----- Texto fornecido -----
Sunday, 28 de April de 2024 ISSN 1519-7670 - Ano 24 - nº 1285

Como se livrar de um repórter

Deputados e assessores da bancada do PT na Câmara receberam um manual do partido para orientar os parlamentares da nova legislatura em como lidar com a imprensa e também dá dicas sobre o funcionamento da Casa. O livreto é crítico em relação aos veículos de circulação nacional, chamados de “imprensa tradicional” no texto, e recomenda ao deputado falar pouco durante entrevistas, deixando nas entrelinhas que a pauta da reportagem pode ser uma “tese” na qual a direção do jornal, da rádio ou da TV querem ver comprovada de qualquer maneira.

“A pauta vale mais do que a realidade. Mesmo que o fato não corresponda a ela, acaba prevalecendo no noticiário de determinados veículos a versão previamente preparada pelas chefias ou mesmo uma fonte com interesse específico em distorcer a realidade”, diz o manual.

O documento, nominado “PT na Câmara – Guia de Funcionamento da Câmara dos Deputados e da Liderança do PT”, recomenda ao deputado distinguir o jornalista – “o trabalhador assalariado” – da empresa para qual trabalha para evitar conflitos desnecessários no relacionamento entre parlamentares e os profissionais da imprensa. Ainda assim, afirma o manual, o repórter é influenciado de várias formas pelos interesses dos que controlam os meios de comunicação.

“Normalmente, o repórter escreve a notícia a partir de uma pauta. A pauta pode partir da chefia imediata, quando o repórter tem mais possibilidade de influir, ou pode vir fechada da direção do jornal, com poucas chances de alteração.”
----- Material fornecido -----
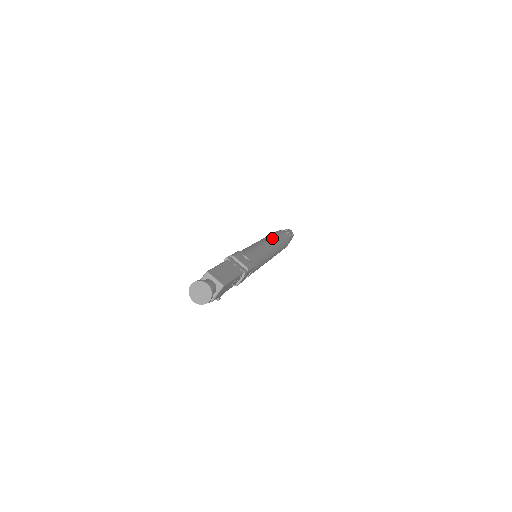
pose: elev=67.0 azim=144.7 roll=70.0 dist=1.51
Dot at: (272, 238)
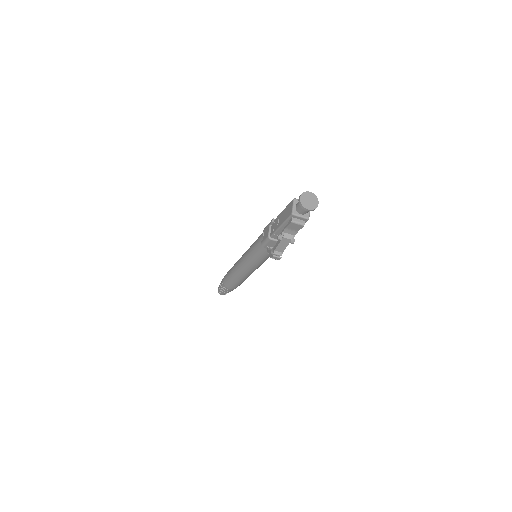
Dot at: occluded
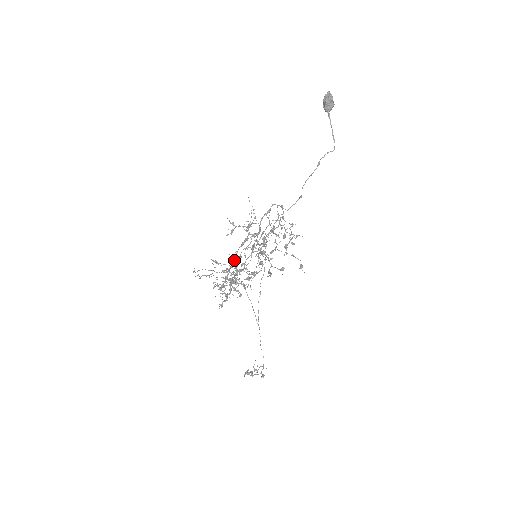
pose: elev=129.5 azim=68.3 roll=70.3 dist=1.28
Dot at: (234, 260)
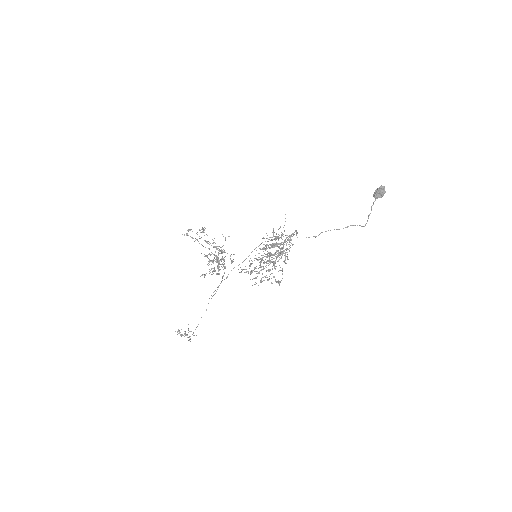
Dot at: (261, 261)
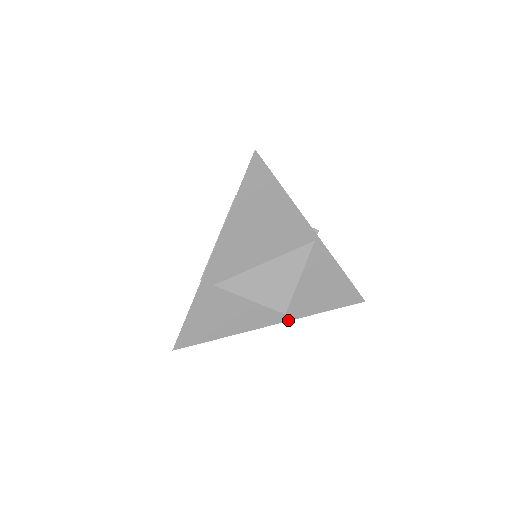
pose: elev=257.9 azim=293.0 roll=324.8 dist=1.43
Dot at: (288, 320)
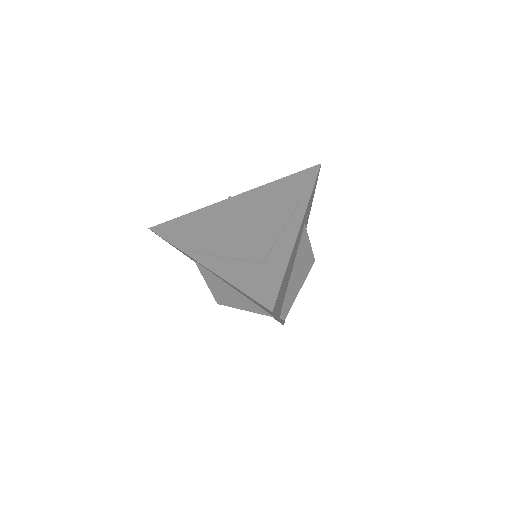
Dot at: occluded
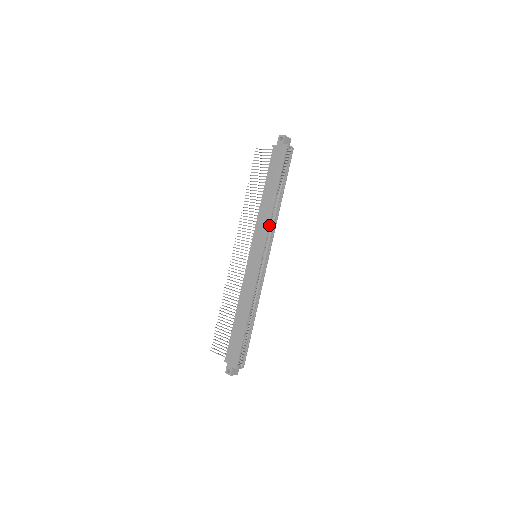
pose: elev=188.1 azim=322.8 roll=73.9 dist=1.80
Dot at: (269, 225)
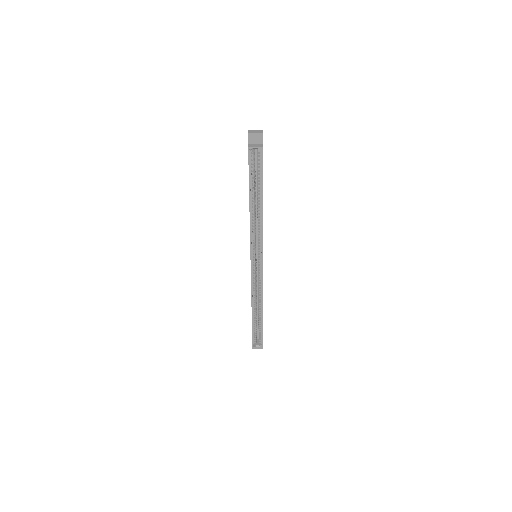
Dot at: (250, 233)
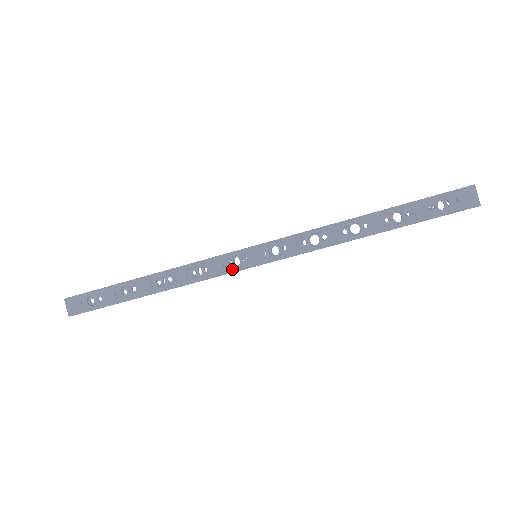
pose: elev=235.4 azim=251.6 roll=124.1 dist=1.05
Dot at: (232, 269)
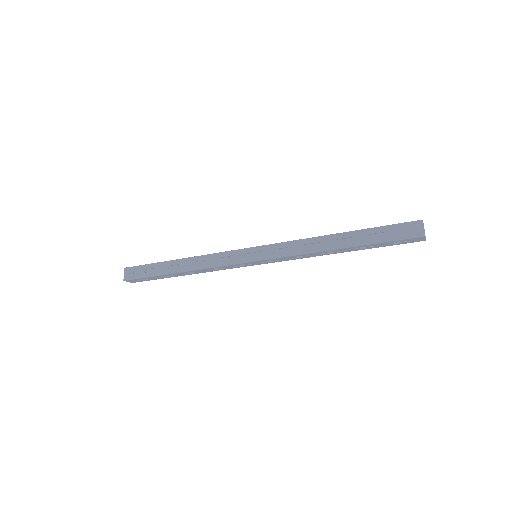
Dot at: occluded
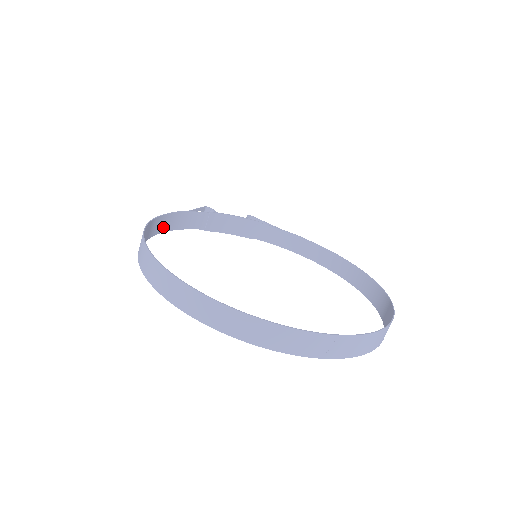
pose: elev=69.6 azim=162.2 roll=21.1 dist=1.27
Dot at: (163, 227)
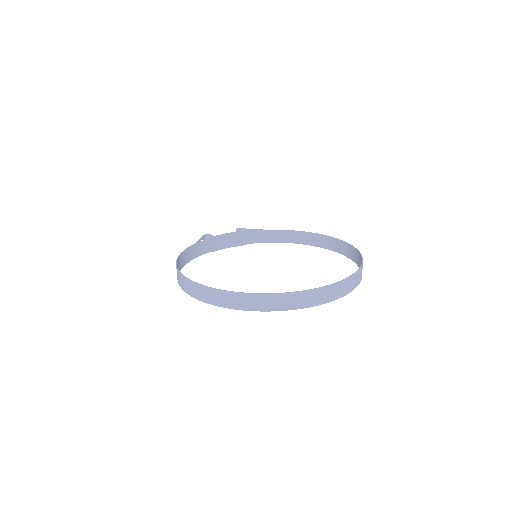
Dot at: (184, 261)
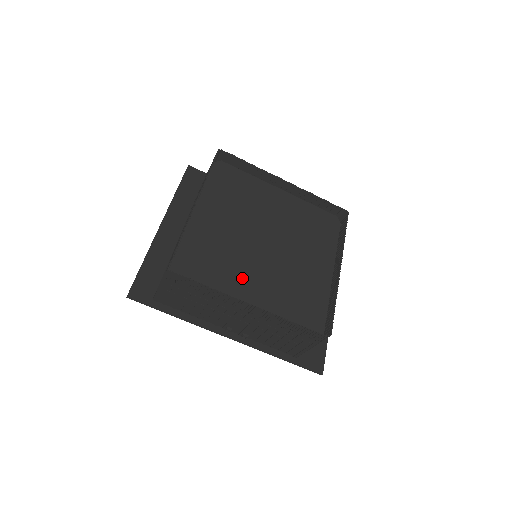
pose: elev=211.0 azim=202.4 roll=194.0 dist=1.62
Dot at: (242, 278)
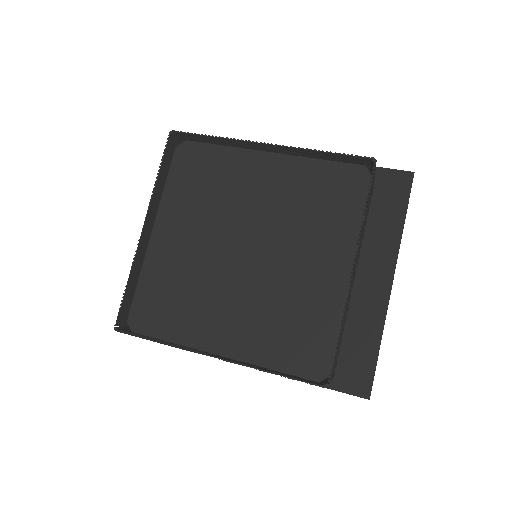
Dot at: (213, 311)
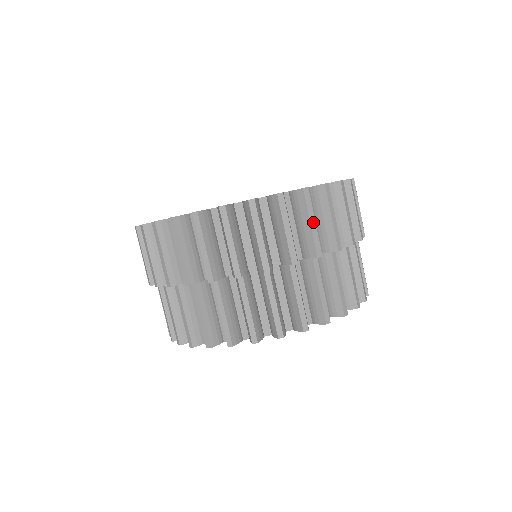
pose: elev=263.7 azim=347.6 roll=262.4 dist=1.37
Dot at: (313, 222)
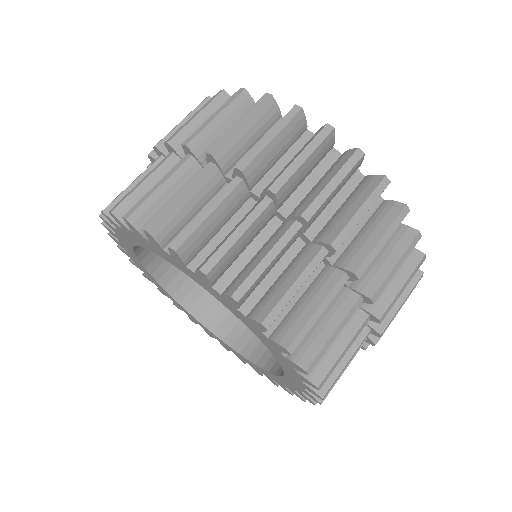
Dot at: occluded
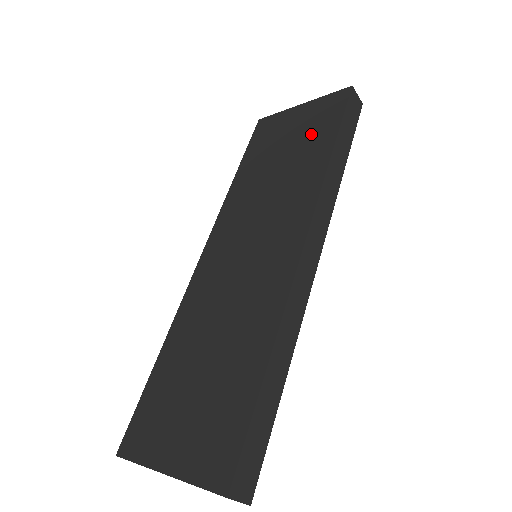
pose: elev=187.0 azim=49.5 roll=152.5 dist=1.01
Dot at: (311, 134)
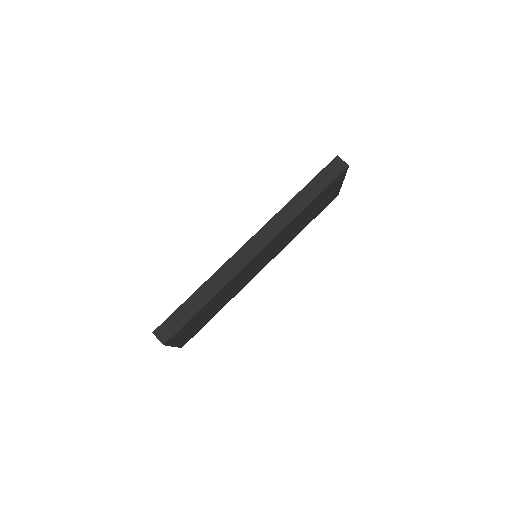
Dot at: occluded
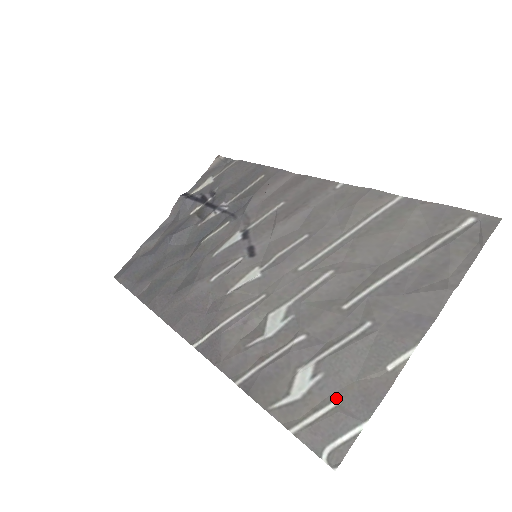
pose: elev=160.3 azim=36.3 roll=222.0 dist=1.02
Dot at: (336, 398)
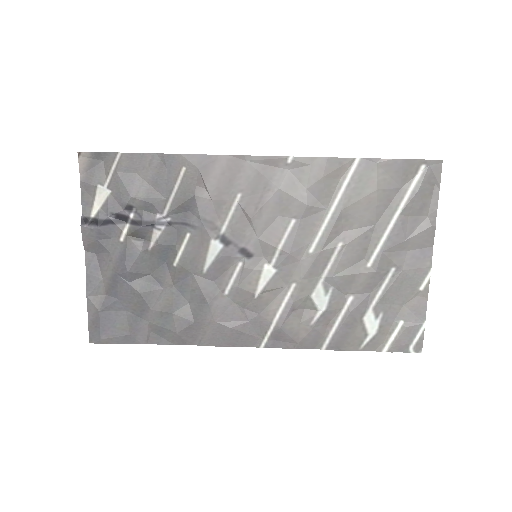
Dot at: (399, 321)
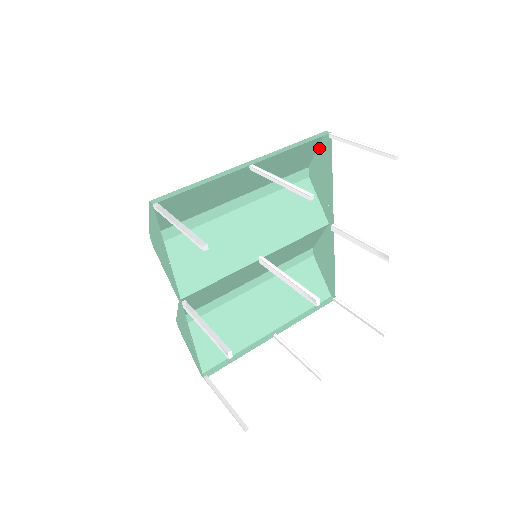
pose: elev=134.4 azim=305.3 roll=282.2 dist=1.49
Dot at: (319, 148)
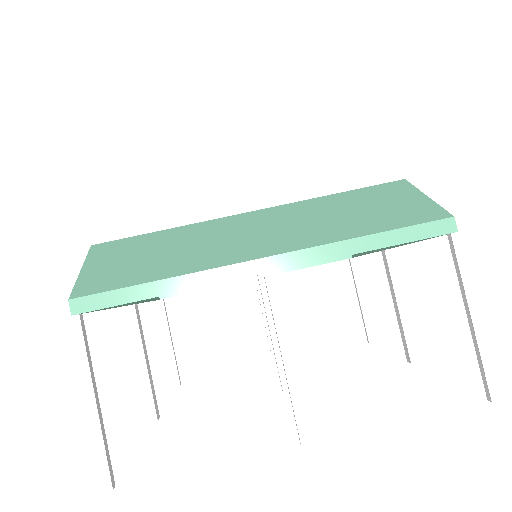
Dot at: (431, 202)
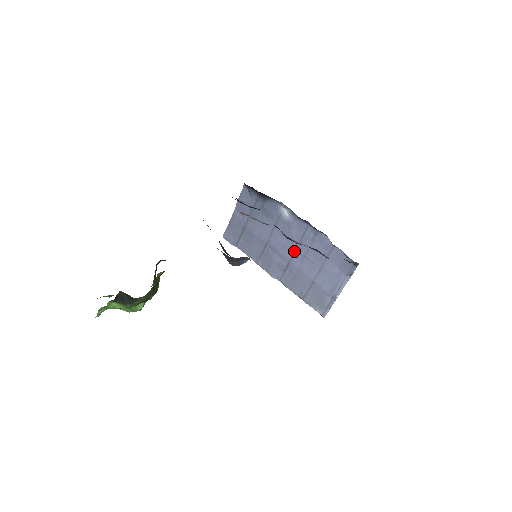
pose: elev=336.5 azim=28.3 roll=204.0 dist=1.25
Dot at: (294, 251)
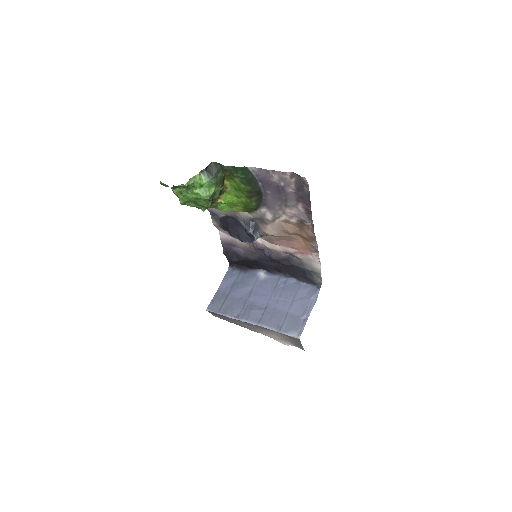
Dot at: (270, 297)
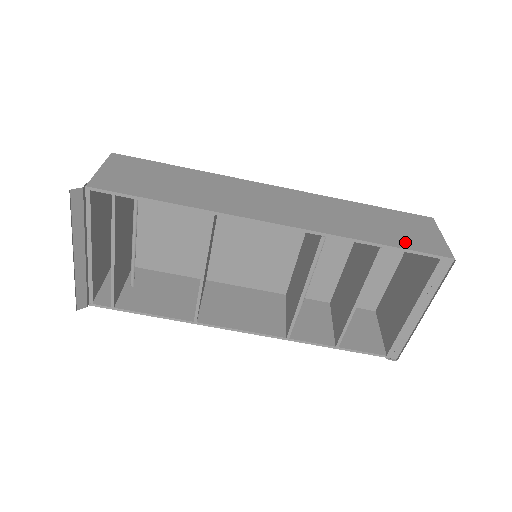
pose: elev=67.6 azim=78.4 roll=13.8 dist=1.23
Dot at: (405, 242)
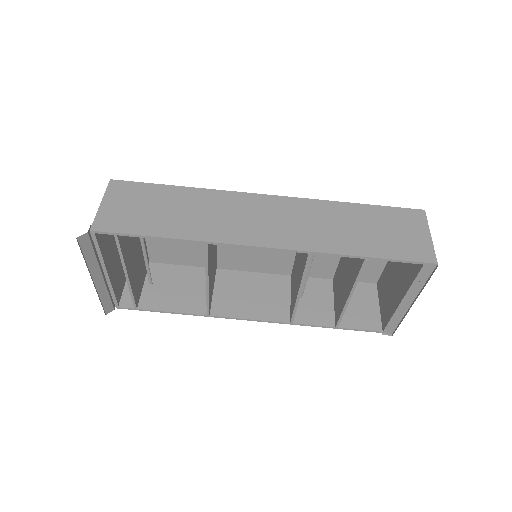
Dot at: (390, 250)
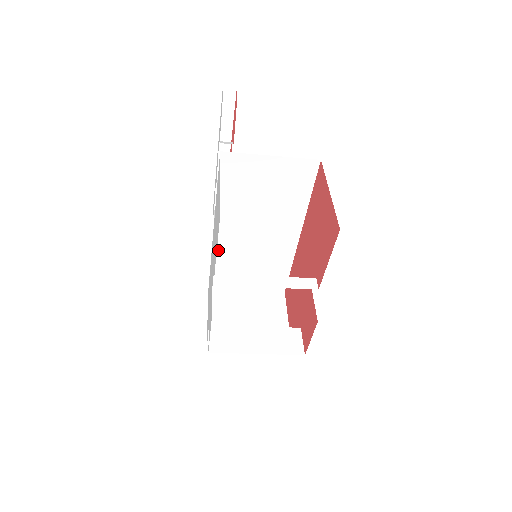
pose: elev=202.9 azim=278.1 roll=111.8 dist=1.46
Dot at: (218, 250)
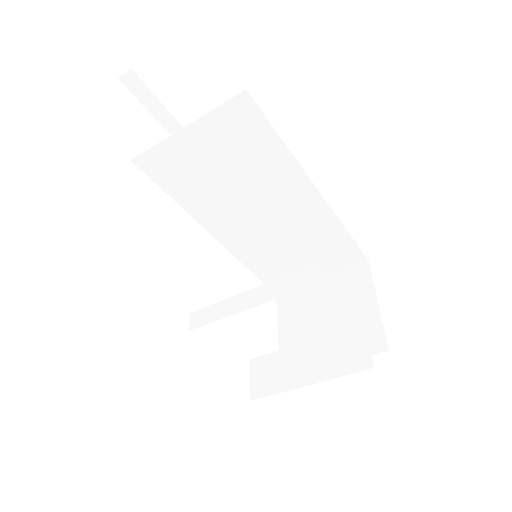
Dot at: (243, 255)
-----
▶ Enunciado 1:
Transcreva do texto sobre o manual do PT para lidar com a imprensa o trecho situado entre "Como se livrar" e "de qualquer maneira.", ambos incluídos.
▶ Enunciado 2:
No texto sobre o manual do PT para lidar com a imprensa, reescreva de forma mais concisa o parágrafo que começa com “O documento, nominado”, preservando suas informações principais.

▶ Resposta 1:
Como se livrar de um repórter

Deputados e assessores da bancada do PT na Câmara receberam um manual do partido para orientar os parlamentares da nova legislatura em como lidar com a imprensa e também dá dicas sobre o funcionamento da Casa. O livreto é crítico em relação aos veículos de circulação nacional, chamados de “imprensa tradicional” no texto, e recomenda ao deputado falar pouco durante entrevistas, deixando nas entrelinhas que a pauta da reportagem pode ser uma “tese” na qual a direção do jornal, da rádio ou da TV querem ver comprovada de qualquer maneira.

▶ Resposta 2:
O manual “PT na Câmara – Guia de Funcionamento da Câmara dos Deputados e da Liderança do PT” aconselha o deputado a separar o jornalista, visto como trabalhador assalariado, da empresa em que ele trabalha, para evitar conflitos desnecessários com a imprensa. Mesmo assim, segundo o documento, o repórter sofre várias influências dos interesses de quem controla os meios de comunicação.